# Exercise details
Reproduce the blog post from "Q and A after" to "performance under pressure?", changing every "difficult" to "challenging".

*** Reading passage ***

Friday, February 17, 2012

Q and A after Practice AP Essay Exam

  • What was easy/expected?
  • What was difficult/unexpected?
  • What did you learn about the AP questions?
  • What did you learn about your own performance under pressure?
  • How will this experience influence your preparation for the actual exam?
I am happy that we became well acquainted with the books enough to draw from the literature to write the essay, so it was easy to do that. The difficult part was organizing the the essay and deciding how to structure it. From the AP questions, I learned that we should not merely summarize the plot. Also, they ask multiple questions within the prompt, so you have to find a way to organize them. I worked well under pressure and was able to outline my entire essay and write an introduction. This experience has taught me that I need to work on essay structure, considering the prompts were organized in a very similar fashion. If you can be the boss of one AP English Lit prompt, then you can be the boss of all of them.

Wednesday, February 15, 2012

A Tale of Two Cities Notes

  • Luicie was very similar to his wife, the blond actress (ellen turner)
  • ATTC was very similar to his play, The Frozen Deep
  • 1857- Frozen Deep was published
  • 1858- began Public Readings for profit, which established a new relationship with his readers
  • divorced, separated from publishers, and established a new journal having majority of ownership
  • London, England and Paris, France. Major 2 cities. “extensive and peculiar way of the city” or described as “magic lantern”

*** End of Reading passage ***
*** Data listing ***

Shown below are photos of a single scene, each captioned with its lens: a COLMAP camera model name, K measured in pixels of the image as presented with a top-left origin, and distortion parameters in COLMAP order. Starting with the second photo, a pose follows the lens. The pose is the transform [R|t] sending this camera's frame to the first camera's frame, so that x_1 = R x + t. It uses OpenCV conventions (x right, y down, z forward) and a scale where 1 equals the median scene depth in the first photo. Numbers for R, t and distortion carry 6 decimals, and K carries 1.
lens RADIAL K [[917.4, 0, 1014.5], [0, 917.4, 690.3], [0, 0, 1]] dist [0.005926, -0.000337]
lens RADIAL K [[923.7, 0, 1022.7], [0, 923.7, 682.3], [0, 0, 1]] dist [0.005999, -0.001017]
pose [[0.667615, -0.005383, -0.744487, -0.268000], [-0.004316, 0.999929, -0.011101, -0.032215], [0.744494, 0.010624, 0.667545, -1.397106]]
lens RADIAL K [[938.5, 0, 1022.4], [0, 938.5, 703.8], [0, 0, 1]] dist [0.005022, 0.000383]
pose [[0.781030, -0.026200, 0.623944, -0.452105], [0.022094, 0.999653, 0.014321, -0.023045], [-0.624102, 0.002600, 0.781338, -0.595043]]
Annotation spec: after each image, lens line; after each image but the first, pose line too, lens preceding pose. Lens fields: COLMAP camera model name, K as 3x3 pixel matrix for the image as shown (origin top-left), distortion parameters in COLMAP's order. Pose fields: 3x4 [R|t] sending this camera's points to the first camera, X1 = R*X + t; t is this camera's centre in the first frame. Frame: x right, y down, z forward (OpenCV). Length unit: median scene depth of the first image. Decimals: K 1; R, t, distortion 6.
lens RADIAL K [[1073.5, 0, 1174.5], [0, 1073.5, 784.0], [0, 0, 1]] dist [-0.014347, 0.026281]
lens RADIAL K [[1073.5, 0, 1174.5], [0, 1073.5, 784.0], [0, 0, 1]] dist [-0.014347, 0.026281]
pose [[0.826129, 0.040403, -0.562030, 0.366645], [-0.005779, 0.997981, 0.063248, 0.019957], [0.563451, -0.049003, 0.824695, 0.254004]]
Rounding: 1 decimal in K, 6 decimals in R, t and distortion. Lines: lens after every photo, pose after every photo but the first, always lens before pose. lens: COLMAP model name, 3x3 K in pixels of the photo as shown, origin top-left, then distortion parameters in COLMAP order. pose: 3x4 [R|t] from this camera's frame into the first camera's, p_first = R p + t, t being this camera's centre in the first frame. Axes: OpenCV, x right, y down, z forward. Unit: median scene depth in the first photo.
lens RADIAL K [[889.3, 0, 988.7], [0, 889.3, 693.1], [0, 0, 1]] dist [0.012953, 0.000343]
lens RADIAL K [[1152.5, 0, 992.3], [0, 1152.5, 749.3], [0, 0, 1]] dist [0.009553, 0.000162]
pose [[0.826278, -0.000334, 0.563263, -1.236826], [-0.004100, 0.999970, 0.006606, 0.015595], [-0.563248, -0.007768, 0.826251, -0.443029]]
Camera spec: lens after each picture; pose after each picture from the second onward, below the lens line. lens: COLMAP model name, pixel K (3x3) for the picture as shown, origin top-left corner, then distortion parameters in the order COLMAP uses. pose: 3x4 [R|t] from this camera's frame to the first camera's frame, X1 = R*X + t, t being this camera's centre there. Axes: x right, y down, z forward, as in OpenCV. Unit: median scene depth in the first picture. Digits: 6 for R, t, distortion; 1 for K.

*** End of Data listing ***

# Answer space
Q and A after Practice AP Essay Exam

  • What was easy/expected?
  • What was challenging/unexpected?
  • What did you learn about the AP questions?
  • What did you learn about your own performance under pressure?